WHO Report on the Global Tobacco Epidemic 2011

…Warning about the dangers of tobacco

Tobacco use continues to be the leading global cause of preventable death. It kills nearly 6 million people and causes hundreds of billions of dollars of economic damage worldwide each year. Most of these deaths occur in low- and middle-income countries, and this disparity is expected to widen further over the next several decades. If current trends continue, by 2030 tobacco will kill more than 8 million people worldwide each year, with 80% of these premature deaths among people living inlow- and middle-income countries. Over the course of the 21st century, tobacco use could kill a billion people or more unless urgent action is taken.

This report, the third periodic country-level examination of the global tobacco epidemic, identifies the countries that have applied effective tobacco control measures that save lives.

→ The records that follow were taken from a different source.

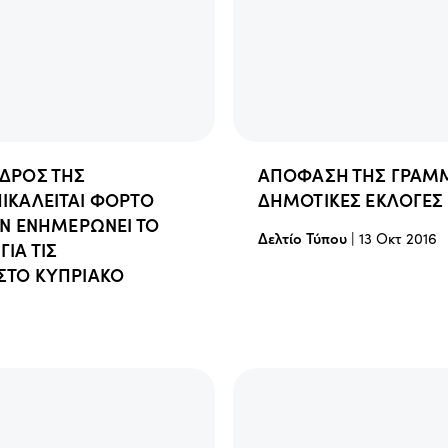
ΕΔΡΟΣ ΤΗΣ
ΑΠΟΦΑΣΗ ΤΗΣ ΓΡΑΜΜΑ
ΙΚΑΛΕΙΤΑΙ ΦΟΡΤΟ
ΔΗΜΟΤΙΚΕΣ ΕΚΛΟΓΕΣ
ΗΝ ΕΝΗΜΕΡΩΝΕΙ ΤΟ
Δελτίο Τύπου
|
13 Οκτ 2016
ΙΑ ΤΙΣ
ΣΤΟ ΚΥΠΡΙΑΚΟ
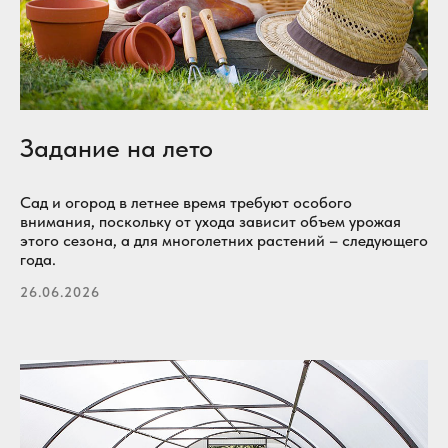
Задание на лето
Сад и огород в летнее время требуют особого
внимания, поскольку от ухода зависит объем урожая
этого сезона, а для многолетних растений – следующего
года.
26.06.2026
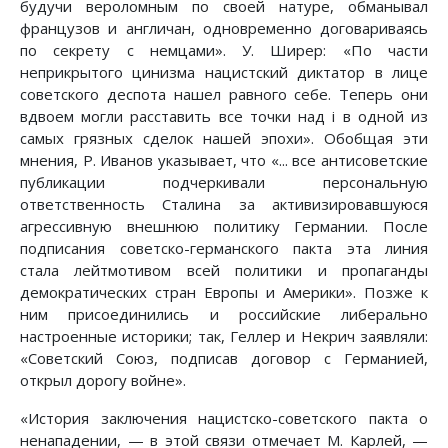
будучи вероломным по своей натуре, обманывал
французов и англичан, одновременно договариваясь
по секрету с немцами». У. Ширер: «По части
неприкрытого цинизма нацистский диктатор в лице
советского деспота нашел равного себе. Теперь они
вдвоем могли расставить все точки над i в одной из
самых грязных сделок нашей эпохи». Обобщая эти
мнения, Р. Иванов указывает, что «... все антисоветские
публикации подчеркивали персональную
ответственность Сталина за активизировавшуюся
агрессивную внешнюю политику Германии. После
подписания советско-германского пакта эта линия
стала лейтмотивом всей политики и пропаганды
демократических стран Европы и Америки». Позже к
ним присоединились и российские либерально
настроенные историки; так, Геллер и Некрич заявляли:
«Советский Союз, подписав договор с Германией,
открыл дорогу войне».
«История заключения нацистско-советского пакта о
ненападении, — в этой связи отмечает М. Карлей, —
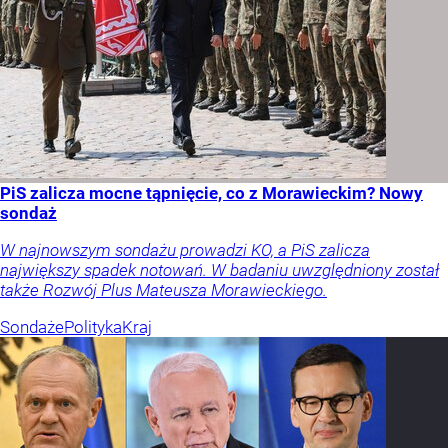
PiS zalicza mocne tąpnięcie, co z Morawieckim? Nowy
sondaż
W najnowszym sondażu prowadzi KO, a PiS zalicza
największy spadek notowań. W badaniu uwzględniony został
także Rozwój Plus Mateusza Morawieckiego.
Sondaże
Polityka
Kraj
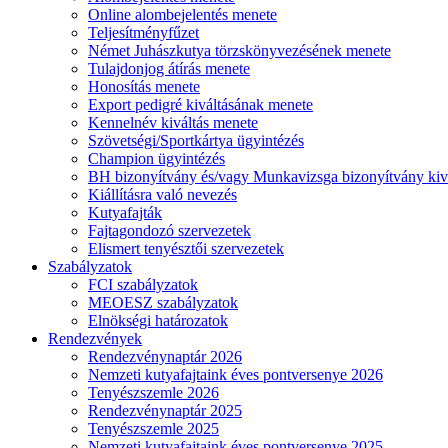
Online alombejelentés menete
Teljesítményfűzet
Német Juhászkutya törzskönyvezésének menete
Tulajdonjog átírás menete
Honosítás menete
Export pedigré kiváltásának menete
Kennelnév kiváltás menete
Szövetségi/Sportkártya ügyintézés
Champion ügyintézés
BH bizonyítvány és/vagy Munkavizsga bizonyítvány kiv
Kiállításra való nevezés
Kutyafajták
Fajtagondozó szervezetek
Elismert tenyésztői szervezetek
Szabályzatok
FCI szabályzatok
MEOESZ szabályzatok
Elnökségi határozatok
Rendezvények
Rendezvénynaptár 2026
Nemzeti kutyafajtaink éves pontversenye 2026
Tenyészszemle 2026
Rendezvénynaptár 2025
Tenyészszemle 2025
Nemzeti kutyafajtaink éves pontversenye 2025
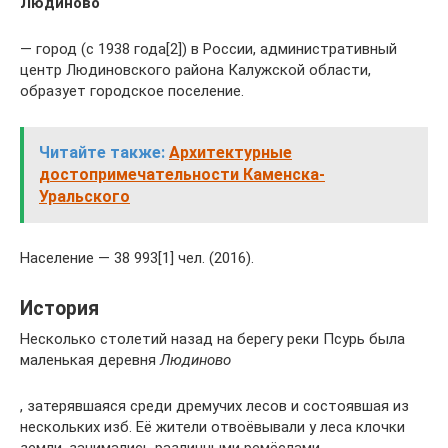
Люди́ново
— город (с 1938 года[2]) в России, административный
центр Людиновского района Калужской области,
образует городское поселение.
Читайте также:
Архитектурные
достопримечательности Каменска-
Уральского
Население — 38 993[1] чел. (2016).
История
Несколько столетий назад на берегу реки Псурь была
маленькая деревня
Людиново
, затерявшаяся среди дремучих лесов и состоявшая из
нескольких изб. Её жители отвоёвывали у леса клочки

These countries can be held up as models of action for the many countries that need to do more to protect their people from the harms of tobacco use.

19 countries with more than a billion people now have pack warning laws at the highest level of achievement in this policy area.

Many people are unaware of the harms of tobacco use. Knowledge about the harms of tobacco is higher in countries with tobacco package warnings.


Second-hand smoke kills – Smoke-free laws save lives

Diseases caused by smoking and exposure to second hand smoke


Completely smoke-free environments with no exceptions are the only proven way to protect people from second-hand smoke.


Twenty-three countries, totalling more than 1.9 billion people, have conducted national anti-tobacco mass media campaigns.

The WHO fCTC (World Health Organization framework Convention on Tobacco Control) demonstrates continued global commitment to decisive action against the global tobacco epidemic, which kills millions of people and costs hundreds of billions of dollars each year. A total of 173 Parties to the WHO fCTC, covering about 87% of the world’s population, have made a legally binding commitment to implement effective tobacco control policies.

Although there has been substantial progress on tobacco control in many countries, more work needs to be done. Continued progress will stop millions of people from dying each year from preventable tobacco-related illness, and save hundreds of billions of dollars a year in avoidable health-care expenditures and productivity losses. It is up to us to make sure that this occurs.